How are you deciding exactly who is aggressively downloading? The IP address is not 100% reliable, as you might have a number of people behind NAT that all appear to come from the same IP address.

Eric J.
I'm now logging download details to db against user id, that lets me examine a users' record in detail
Alan C
Given that you have a user ID, I 100% agree with the accepted answer (+1 for it).
Eric J.
+2  A: 

Why don't you simply make the user aware of what he/she is doing "wrong" and display an error?

This way, the user will know what is going on and might decide to correct the behavior. With random delays, I would suspect something wrong with your server and maybe just look for a competing offering that works more stable.

HS
+3  A: 

I don't think you're being over-cautious, but I do think that this is a bad way to be cautious. If sleep time counts toward execution time, aren't you paying for that? It probably also counts toward CPU usage and a bunch of other cost factors too. Additionally, slowly choking off service doesn't give your user any indication that they are doing something wrong, it just makes your service seem slow.

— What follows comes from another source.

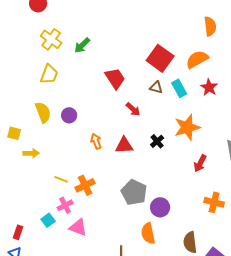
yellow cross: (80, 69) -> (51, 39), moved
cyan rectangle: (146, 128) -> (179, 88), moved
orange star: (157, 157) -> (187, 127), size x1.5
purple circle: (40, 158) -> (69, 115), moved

You'd probably be better off serving a friendly message-image letting the person know what's going on so they can modify their behavior (this is particularly good given that some people might trigger it by accident while performing completely innocent activities). If they insist on serving your message-image more than five or ten times, then it's definitely a script, so just stop answering their requests entirely.

Imagist
only logged-in users can download, so I'm going with your suggestion. I log time since previous download to db table, so I can issue a warning, then count infractions in past 24 hours and stop their downloads if more than N infractions. No sleep needed :-)
Alan C
Glad to hear I could help! :)
Imagist
feedback: this after being live for a while this seems to be working well, so far the shortest time between downloads is 20 seconds and the average around 50 seconds, I guess people are browsing around and picking what they want to download.